| Your objective |
Can you quote every line of the listing below word for word?

(Material for the task Opens)

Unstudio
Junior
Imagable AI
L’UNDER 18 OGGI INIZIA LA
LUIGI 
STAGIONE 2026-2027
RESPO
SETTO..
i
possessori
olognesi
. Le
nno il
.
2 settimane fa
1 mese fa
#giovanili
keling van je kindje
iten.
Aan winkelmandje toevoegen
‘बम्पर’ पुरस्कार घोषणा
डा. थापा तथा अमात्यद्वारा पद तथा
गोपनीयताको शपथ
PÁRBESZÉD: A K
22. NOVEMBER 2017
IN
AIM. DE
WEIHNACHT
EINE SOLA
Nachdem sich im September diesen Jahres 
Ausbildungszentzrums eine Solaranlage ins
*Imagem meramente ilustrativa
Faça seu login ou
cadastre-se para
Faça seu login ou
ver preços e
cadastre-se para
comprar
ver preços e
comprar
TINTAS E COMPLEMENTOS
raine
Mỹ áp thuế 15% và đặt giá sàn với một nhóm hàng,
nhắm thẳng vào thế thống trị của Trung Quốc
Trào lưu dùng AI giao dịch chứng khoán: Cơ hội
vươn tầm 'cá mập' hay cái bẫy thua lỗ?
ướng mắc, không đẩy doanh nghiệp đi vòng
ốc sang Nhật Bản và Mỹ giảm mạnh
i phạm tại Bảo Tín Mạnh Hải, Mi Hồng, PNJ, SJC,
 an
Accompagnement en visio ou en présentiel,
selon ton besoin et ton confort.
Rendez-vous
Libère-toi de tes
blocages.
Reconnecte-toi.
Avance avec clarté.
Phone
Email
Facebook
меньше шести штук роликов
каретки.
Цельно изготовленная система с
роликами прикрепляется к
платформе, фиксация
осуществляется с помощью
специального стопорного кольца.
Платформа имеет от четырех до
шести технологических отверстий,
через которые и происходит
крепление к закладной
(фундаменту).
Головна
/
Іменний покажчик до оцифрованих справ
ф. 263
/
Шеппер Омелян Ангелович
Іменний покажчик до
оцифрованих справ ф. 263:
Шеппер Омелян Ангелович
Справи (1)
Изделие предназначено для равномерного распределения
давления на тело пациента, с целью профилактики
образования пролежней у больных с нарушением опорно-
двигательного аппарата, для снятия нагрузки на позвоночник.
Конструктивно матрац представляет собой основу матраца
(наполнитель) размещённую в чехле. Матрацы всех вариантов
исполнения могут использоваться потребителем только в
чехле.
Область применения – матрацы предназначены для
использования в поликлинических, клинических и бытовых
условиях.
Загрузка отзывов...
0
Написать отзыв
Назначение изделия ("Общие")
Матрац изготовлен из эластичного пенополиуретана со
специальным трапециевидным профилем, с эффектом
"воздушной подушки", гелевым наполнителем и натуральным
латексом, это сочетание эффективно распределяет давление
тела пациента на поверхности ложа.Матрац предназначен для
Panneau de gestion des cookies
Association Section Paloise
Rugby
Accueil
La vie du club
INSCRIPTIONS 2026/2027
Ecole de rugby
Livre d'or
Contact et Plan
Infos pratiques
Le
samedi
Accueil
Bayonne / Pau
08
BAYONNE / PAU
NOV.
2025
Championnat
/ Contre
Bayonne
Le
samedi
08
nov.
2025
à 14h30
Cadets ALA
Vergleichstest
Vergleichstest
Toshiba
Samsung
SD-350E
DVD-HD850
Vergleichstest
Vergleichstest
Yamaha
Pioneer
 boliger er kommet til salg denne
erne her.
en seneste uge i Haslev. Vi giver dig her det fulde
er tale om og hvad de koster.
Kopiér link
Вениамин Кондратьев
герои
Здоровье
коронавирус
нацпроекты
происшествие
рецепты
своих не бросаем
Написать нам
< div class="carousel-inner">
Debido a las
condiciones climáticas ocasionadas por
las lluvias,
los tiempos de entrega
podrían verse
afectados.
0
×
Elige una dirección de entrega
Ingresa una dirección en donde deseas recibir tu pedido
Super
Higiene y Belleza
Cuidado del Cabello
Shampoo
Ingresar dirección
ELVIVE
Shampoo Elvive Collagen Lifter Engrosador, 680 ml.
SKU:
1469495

(Material for the task Closes)

| Written response |
Unstudio
Junior
Imagable AI
L’UNDER 18 OGGI INIZIA LA
LUIGI 
STAGIONE 2026-2027
RESPO
SETTO..
i
possessori
olognesi
. Le
nno il
.
2 settimane fa
1 mese fa
#giovanili
keling van je kindje
iten.
Aan winkelmandje toevoegen
‘बम्पर’ पुरस्कार घोषणा
डा. थापा तथा अमात्यद्वारा पद तथा
गोपनीयताको शपथ
PÁRBESZÉD: A K
22. NOVEMBER 2017
IN
AIM. DE
WEIHNACHT
EINE SOLA
Nachdem sich im September diesen Jahres 
Ausbildungszentzrums eine Solaranlage ins
*Imagem meramente ilustrativa
Faça seu login ou
cadastre-se para
Faça seu login ou
ver preços e
cadastre-se para
comprar
ver preços e
comprar
TINTAS E COMPLEMENTOS
raine
Mỹ áp thuế 15% và đặt giá sàn với một nhóm hàng,
nhắm thẳng vào thế thống trị của Trung Quốc
Trào lưu dùng AI giao dịch chứng khoán: Cơ hội
vươn tầm 'cá mập' hay cái bẫy thua lỗ?
ướng mắc, không đẩy doanh nghiệp đi vòng
ốc sang Nhật Bản và Mỹ giảm mạnh
i phạm tại Bảo Tín Mạnh Hải, Mi Hồng, PNJ, SJC,
 an
Accompagnement en visio ou en présentiel,
selon ton besoin et ton confort.
Rendez-vous
Libère-toi de tes
blocages.
Reconnecte-toi.
Avance avec clarté.
Phone
Email
Facebook
меньше шести штук роликов
каретки.
Цельно изготовленная система с
роликами прикрепляется к
платформе, фиксация
осуществляется с помощью
специального стопорного кольца.
Платформа имеет от четырех до
шести технологических отверстий,
через которые и происходит
крепление к закладной
(фундаменту).
Головна
/
Іменний покажчик до оцифрованих справ
ф. 263
/
Шеппер Омелян Ангелович
Іменний покажчик до
оцифрованих справ ф. 263:
Шеппер Омелян Ангелович
Справи (1)
Изделие предназначено для равномерного распределения
давления на тело пациента, с целью профилактики
образования пролежней у больных с нарушением опорно-
двигательного аппарата, для снятия нагрузки на позвоночник.
Конструктивно матрац представляет собой основу матраца
(наполнитель) размещённую в чехле. Матрацы всех вариантов
исполнения могут использоваться потребителем только в
чехле.
Область применения – матрацы предназначены для
использования в поликлинических, клинических и бытовых
условиях.
Загрузка отзывов...
0
Написать отзыв
Назначение изделия ("Общие")
Матрац изготовлен из эластичного пенополиуретана со
специальным трапециевидным профилем, с эффектом
"воздушной подушки", гелевым наполнителем и натуральным
латексом, это сочетание эффективно распределяет давление
тела пациента на поверхности ложа.Матрац предназначен для
Panneau de gestion des cookies
Association Section Paloise
Rugby
Accueil
La vie du club
INSCRIPTIONS 2026/2027
Ecole de rugby
Livre d'or
Contact et Plan
Infos pratiques
Le
samedi
Accueil
Bayonne / Pau
08
BAYONNE / PAU
NOV.
2025
Championnat
/ Contre
Bayonne
Le
samedi
08
nov.
2025
à 14h30
Cadets ALA
Vergleichstest
Vergleichstest
Toshiba
Samsung
SD-350E
DVD-HD850
Vergleichstest
Vergleichstest
Yamaha
Pioneer
 boliger er kommet til salg denne
erne her.
en seneste uge i Haslev. Vi giver dig her det fulde
er tale om og hvad de koster.
Kopiér link
Вениамин Кондратьев
герои
Здоровье
коронавирус
нацпроекты
происшествие
рецепты
своих не бросаем
Написать нам
< div class="carousel-inner">
Debido a las
condiciones climáticas ocasionadas por
las lluvias,
los tiempos de entrega
podrían verse
afectados.
0
×
Elige una dirección de entrega
Ingresa una dirección en donde deseas recibir tu pedido
Super
Higiene y Belleza
Cuidado del Cabello
Shampoo
Ingresar dirección
ELVIVE
Shampoo Elvive Collagen Lifter Engrosador, 680 ml.
SKU:
1469495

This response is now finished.